▸ Available data
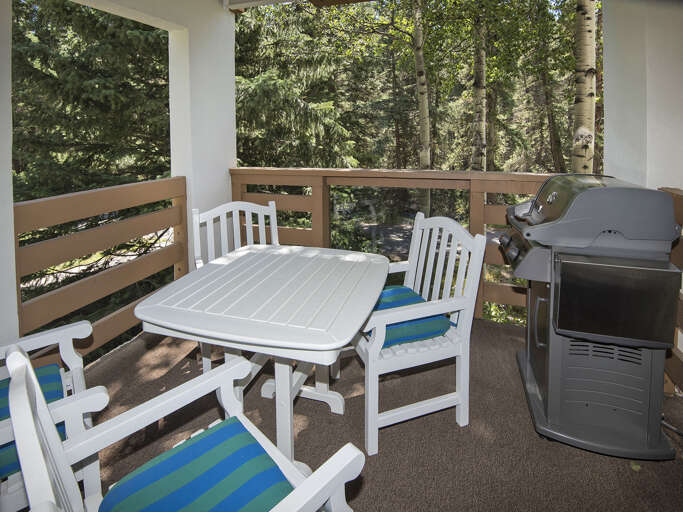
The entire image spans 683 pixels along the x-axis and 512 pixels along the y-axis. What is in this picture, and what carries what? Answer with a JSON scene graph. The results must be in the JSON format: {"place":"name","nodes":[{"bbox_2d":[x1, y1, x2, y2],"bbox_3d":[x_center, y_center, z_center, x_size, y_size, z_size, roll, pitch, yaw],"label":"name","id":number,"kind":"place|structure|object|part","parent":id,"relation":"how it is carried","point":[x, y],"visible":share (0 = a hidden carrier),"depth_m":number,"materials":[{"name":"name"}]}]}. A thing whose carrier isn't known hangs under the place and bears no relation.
{"place":"outdoors","nodes":[
{"label":"outdoors","id":0,"kind":"place"},
{"bbox_2d":[0,0,17,347],"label":"left wall","id":1,"kind":"structure","parent":0,"point":[14,291],"depth_m":1.52,"materials":[{"name":"white paint"}]},
{"bbox_2d":[12,0,173,199],"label":"spruce tree","id":2,"kind":"object","parent":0,"point":[71,7],"visible":0.5,"depth_m":6.07,"materials":[{"name":"plant"}]},
{"bbox_2d":[12,176,187,355],"bbox_3d":[-1.687,0.179,2.216,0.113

▸ What is being asked
An exact copy of every entry, without pictures, should be your output.

▸ Answer section
The entire image spans 683 pixels along the x-axis and 512 pixels along the y-axis. What is in this picture, and what carries what? Answer with a JSON scene graph. The results must be in the JSON format: {"place":"name","nodes":[{"bbox_2d":[x1, y1, x2, y2],"bbox_3d":[x_center, y_center, z_center, x_size, y_size, z_size, roll, pitch, yaw],"label":"name","id":number,"kind":"place|structure|object|part","parent":id,"relation":"how it is carried","point":[x, y],"visible":share (0 = a hidden carrier),"depth_m":number,"materials":[{"name":"name"}]}]}. A thing whose carrier isn't known hangs under the place and bears no relation.
{"place":"outdoors","nodes":[
{"label":"outdoors","id":0,"kind":"place"},
{"bbox_2d":[0,0,17,347],"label":"left wall","id":1,"kind":"structure","parent":0,"point":[14,291],"depth_m":1.52,"materials":[{"name":"white paint"}]},
{"bbox_2d":[12,0,173,199],"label":"spruce tree","id":2,"kind":"object","parent":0,"point":[71,7],"visible":0.5,"depth_m":6.07,"materials":[{"name":"plant"}]},
{"bbox_2d":[12,176,187,355],"bbox_3d":[-1.687,0.179,2.216,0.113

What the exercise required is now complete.